### 取り出した文章
2026年3月27日 第8回公判が開かれ、無事終了しました。
これで、前回の公判(2025年12月23日)で中断されていた証言が完了し、禰屋さんに脱税を「頼んでいない」という証言が正式に成立したことになります。
脱税事件の本犯とされた建設会社の社長夫人(経理担当)の証人尋問は第7回公判で検事による反対尋問の途中、証人が体調不良により救急搬送されたために、宙ぶらりんの状態になっていました。そのまま、検事による反対尋問が終了しなければ、禰屋さんに脱税を頼んでいないという証言が成立していないことになってしまうということでしたが、これで、禰屋さんの法人税法違反幇助容疑が根拠の無いものであることが、裁判の記録に残ることになりました。
快晴で、温かな日の下で、近くの公園の桜の花がいっせいにほころんだ日でした。たった10日間前に決定された公判日であったため、参加者が少ないのではないかと心配されましたが、100人を超す人々が駆けつけ、傍聴のための整理券配布が必要になったことは、支援の強い意志を示したものだと思います。
以下に、裁判の様子を簡単に記しておきます。
公判は、岡山では初めてというビデオリンクによって行われた。
それに加えて、遮蔽措置を行うという裁判長の意向が伝えられていた。
開始早々に弁護団が遮蔽措置について抗議。ビデオリンク及び遮蔽の使用はこれらの使用についての決まりから逸脱し「違法である」と主張。さらに、禰屋さんと証人の関係は被害者と加害者というものではなく、どのような理由で圧力を受ける可能性があると判断したのかと、検事に質問。そのかいあってか遮蔽措置が取られることはなく、尋問開始。
2024年4月から担当だった村上検事が異動になるようで、この度の担当は安藤検事。安藤検事の下の名前は翔。かっこいい名前なのだが…
検事の質問は、脱税容疑のかかった年度(平成22年3月期〜平成24年3月期)に誰が経理を担当していたのかから始まった。それについて、社長夫人の返答は「うちの、今は娘じゃないですけど、娘がやっていた」というものだった。彼女はこの不思議な言葉を何度か繰り返した。弁護団が、なるべく姓名を言って欲しいと要求したが、それに対しても、彼女は、経理を担当していたという「娘」の名前を口に出すことができないようだった。
建物の売上をどの時点で計上するのか、未収金があった場合、会社の(仕入や下請への)支払が残っている場合、等々ついて検事が質問を試みたが、証人の返答とは咬み合わないままで、検事も裁判長も頭を抱えているように見えた。
######
### 取り出したデータ
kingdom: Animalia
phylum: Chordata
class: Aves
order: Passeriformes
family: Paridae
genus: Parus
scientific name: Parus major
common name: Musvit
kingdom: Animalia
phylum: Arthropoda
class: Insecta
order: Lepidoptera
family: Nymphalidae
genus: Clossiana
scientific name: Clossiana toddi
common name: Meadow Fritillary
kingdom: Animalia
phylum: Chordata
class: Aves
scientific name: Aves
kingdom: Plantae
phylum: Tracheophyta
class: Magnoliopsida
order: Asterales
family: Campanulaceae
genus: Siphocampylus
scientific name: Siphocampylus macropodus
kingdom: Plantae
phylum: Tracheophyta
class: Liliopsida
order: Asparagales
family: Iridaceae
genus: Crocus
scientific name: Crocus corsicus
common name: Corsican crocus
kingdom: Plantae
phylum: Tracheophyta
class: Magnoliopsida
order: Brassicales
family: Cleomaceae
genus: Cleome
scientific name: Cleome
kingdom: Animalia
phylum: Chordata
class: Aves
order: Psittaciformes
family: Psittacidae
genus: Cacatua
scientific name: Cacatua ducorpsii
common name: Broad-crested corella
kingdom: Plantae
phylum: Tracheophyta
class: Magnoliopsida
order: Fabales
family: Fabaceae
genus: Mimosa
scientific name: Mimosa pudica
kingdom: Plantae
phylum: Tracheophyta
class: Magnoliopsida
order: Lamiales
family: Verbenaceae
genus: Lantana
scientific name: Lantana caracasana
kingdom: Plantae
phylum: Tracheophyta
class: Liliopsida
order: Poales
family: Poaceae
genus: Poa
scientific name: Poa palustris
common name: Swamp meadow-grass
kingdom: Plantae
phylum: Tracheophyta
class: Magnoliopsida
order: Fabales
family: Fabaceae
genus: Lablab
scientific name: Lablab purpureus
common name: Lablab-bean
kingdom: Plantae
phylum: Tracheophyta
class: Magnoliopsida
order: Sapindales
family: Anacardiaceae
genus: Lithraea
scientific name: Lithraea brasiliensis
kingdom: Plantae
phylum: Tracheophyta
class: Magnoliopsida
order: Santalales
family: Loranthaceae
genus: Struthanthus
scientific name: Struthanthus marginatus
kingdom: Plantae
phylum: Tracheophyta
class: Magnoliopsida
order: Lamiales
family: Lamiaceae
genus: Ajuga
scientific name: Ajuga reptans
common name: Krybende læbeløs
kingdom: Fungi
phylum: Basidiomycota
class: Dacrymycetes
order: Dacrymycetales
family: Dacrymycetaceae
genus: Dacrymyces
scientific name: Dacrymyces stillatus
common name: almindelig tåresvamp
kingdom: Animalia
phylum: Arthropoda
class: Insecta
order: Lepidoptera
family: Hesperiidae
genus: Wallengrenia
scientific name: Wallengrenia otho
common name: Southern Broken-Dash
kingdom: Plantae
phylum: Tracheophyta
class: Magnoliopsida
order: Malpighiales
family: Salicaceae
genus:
######
やること -
上にある第8回公判の報告文を、最後の文のあとから続けて書いてください。

答え -
期末棚卸高の計算方法を知っているかという検事の質問に対して、弁護団が異議。「証人は22年〜24年について経理を担当していないと言っている。今、どうしているか聞いても関係ない」
結局、期末棚卸高の計算については、証人は「今、わかってません」と証言。また、商品仕入4000万円の振替伝票についての質問に対しては、「そんなことはしません。そんな大きい数字はないと思います。」
ここでも弁護団が異議。「22〜24年について、(証人は)経理をしていないと言っている。なのに、22〜24年の経理の内容について聞いてどうするのか。それとも、一般的知識として聞いているのか、はっきりさせろ。」
あらためて、検事が、「平成27年3月の禰屋さんの裁判で証言されていますが…」と聞き直すと、証人は「覚えていません」と返答。検事「どうして覚えていないと…」、証人「覚えていません。…いろいろあったから。私は関わったりしていないと思っていたから。…忘れようとしているので…」、検事「平成27年頃と比べてどうですか?」、弁護団異議「誘導です。」
少し前から、体調の不良を示していたらしく、裁判長が「大丈夫ですか?」と繰り返す。前回の救急搬送の記憶が蘇ったせいか、ここで30分間の休憩となった。
30分の休憩後、弁護団の主尋問の番だった。裁判長「弁護人からということになります」、弁護団「弁護人からはありません。」 一瞬、裁判長も検事も、そして傍聴人も全員があっけにとられた。見事な肩透かしというべきか。
結局、ここで、第8回公判は終了した。